Para: Assembleia da República

ABORTO – Vemos, ouvimos e lemos – não podemos ignorar

1. Portugal tem desde há 4 anos uma lei que permite o aborto livre a pedido, até às 10 semanas de gestação.
2. Quando, por altura do referendo o País se confrontou com tal mancha histórica, foi prometida uma lei que protegesse as mulheres e conferisse melhores condições para o exercício da maternidade.
3. Volvidos 4 anos assistimos a uma realidade dramática que deixa mulheres e homens cada vez mais sós e abandonados à sua sorte.
Aos mais carenciados é oferecido o aborto para “colmatar” as dificuldades que apresentam.
Milhares de mulheres foram vítimas de pressões e constrangimentos vários, e arrastados ao horror do aborto.
4. Em 4 anos, só por via do aborto legal mais de 60.000 crianças deixaram de nascer. É como se uma cidade (como Aveiro), de repente, ficasse totalmente despovoada e os edifícios e monumentos nela existentes não tivessem quem os habitasse. Apenas o silêncio nas ruas e nas praças e as folhas arrastadas pelo vento.
5. Muitas das “vozes autorizadas” que no referendo defenderam o sim têm agora tomado posição pública contra a regulação e prática do aborto que vigora.
6. O País confronta-se com um dramático pedido às famílias de redução de salários e prestações sociais. Por outro lado o Estado continua a pagar e oferecer gratuitamente o aborto, o avião, o táxi, o hotel e o subsídio de maternidade a quem voluntariamente (ou coagida, uma vez que o Estado não sabe) põe fim a uma gravidez.
7. Uma mulher em baixa por doença recebe 65% do ordenado; já se abortar fica de licença de maternidade e recebe 100% do ordenado.
8. Milhares de mulheres deixaram de receber algumas dezenas de euros do abono de família para os filhos que tiveram, mas o Estado paga-lhes centenas de euros no caso de decidirem abortar.

Assim,

Peticiona-se à Assembleia da República que

A) Reconheça o flagelo do aborto que de norte a sul, varre o País desde há 4 anos destruindo crianças, mulheres, famílias, e a economia gerando desemprego e depressão.
B) Que tome medidas legislativas no sentido de:
a) Proteger a vida humana desde a concepção, a maternidade e os mais carenciados na verdadeira solidariedade social.
b) Rever para já a regulamentação da prática do aborto por forma a saber se o consentimento foi realmente informado e a garantir planos de apoio alternativos ao aborto.
c) Permitir que todos os profissionais de saúde (independentemente da objecção de consciência) possam intervir no processo de aconselhamento a grávidas.
d) Apoiar as Instituições que no terreno ajudam mulheres e crianças em risco, de uma forma criteriosa e realista.
e) Fazer cumprir os Direitos Humanos nomeadamente no que tange com o inviolável Direito à Vida e o eminente direito ao reconhecimento da dignidade de cada ser humano.
f) Gerir com critérios de “bem comum” os escassos recursos do País e por isso, deixe de “cobrir de dinheiro” o aborto.

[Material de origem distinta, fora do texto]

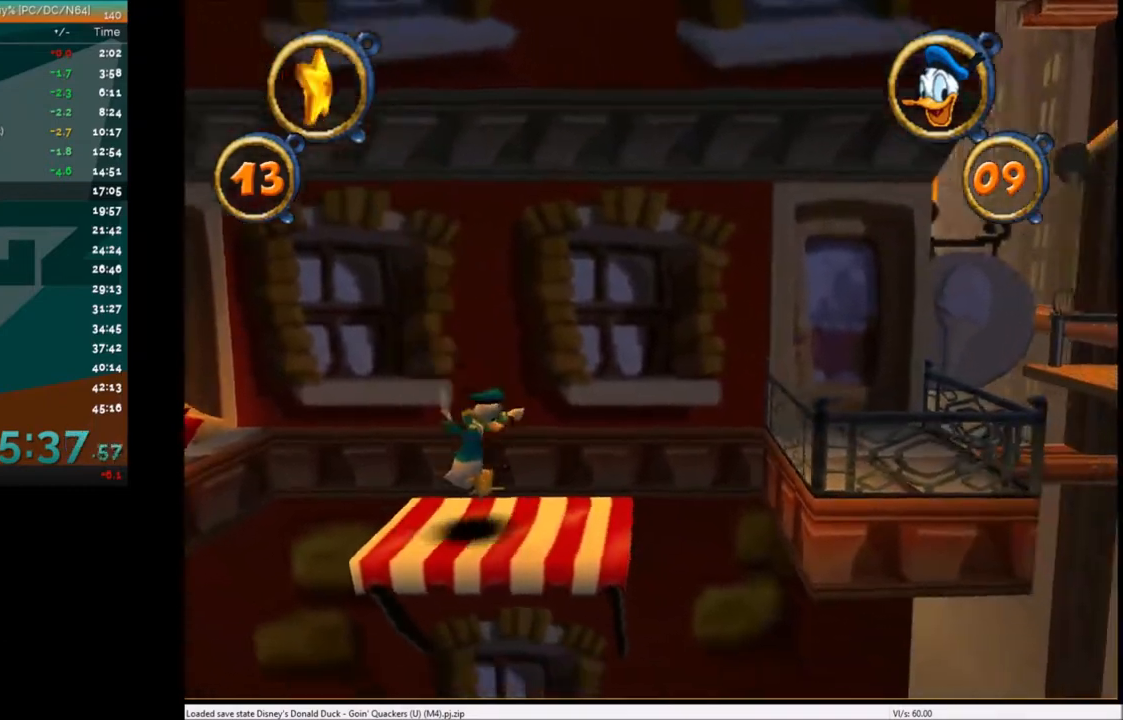
{"keys": ["right"], "events": []}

Os signatários  (assine também AQUI)

Uma resposta em sociedade para uma necessidade da sociedade

Decorreram dez anos desde que a ADAV – Aveiro foi fundada, como resposta a uma necessidade sentida como urgente. Dois anos tinham decorrido desde a realização do primeiro referendo sobre o aborto e muitos firmavam a sua argumentação a favor da liberalização desta prática na convicção de que a sociedade não tinha respostas para as mulheres grávidas que, por qualquer motivo, se encontravam em situação de risco.
Face à premência de tal desafio, muitos foram os que uniram os seus esforços no sentido de organizar uma resposta estruturada para tal necessidade.

(…) Então, como hoje, a ADAV sublinhou que só uma sociedade que protege os mais frágeis, seja a mãe desamparada ou abandonada, seja o filho sem voz nem rosto, pode aspirar a um futuro promissor. Só com políticas de protecção à maternidade e paternidade co-responsáveis pode, efectivamente, combater-se a inversão da pirâmide etária que tem feito perigar os sistemas de segurança social e, com eles, o futuro do Estado Social.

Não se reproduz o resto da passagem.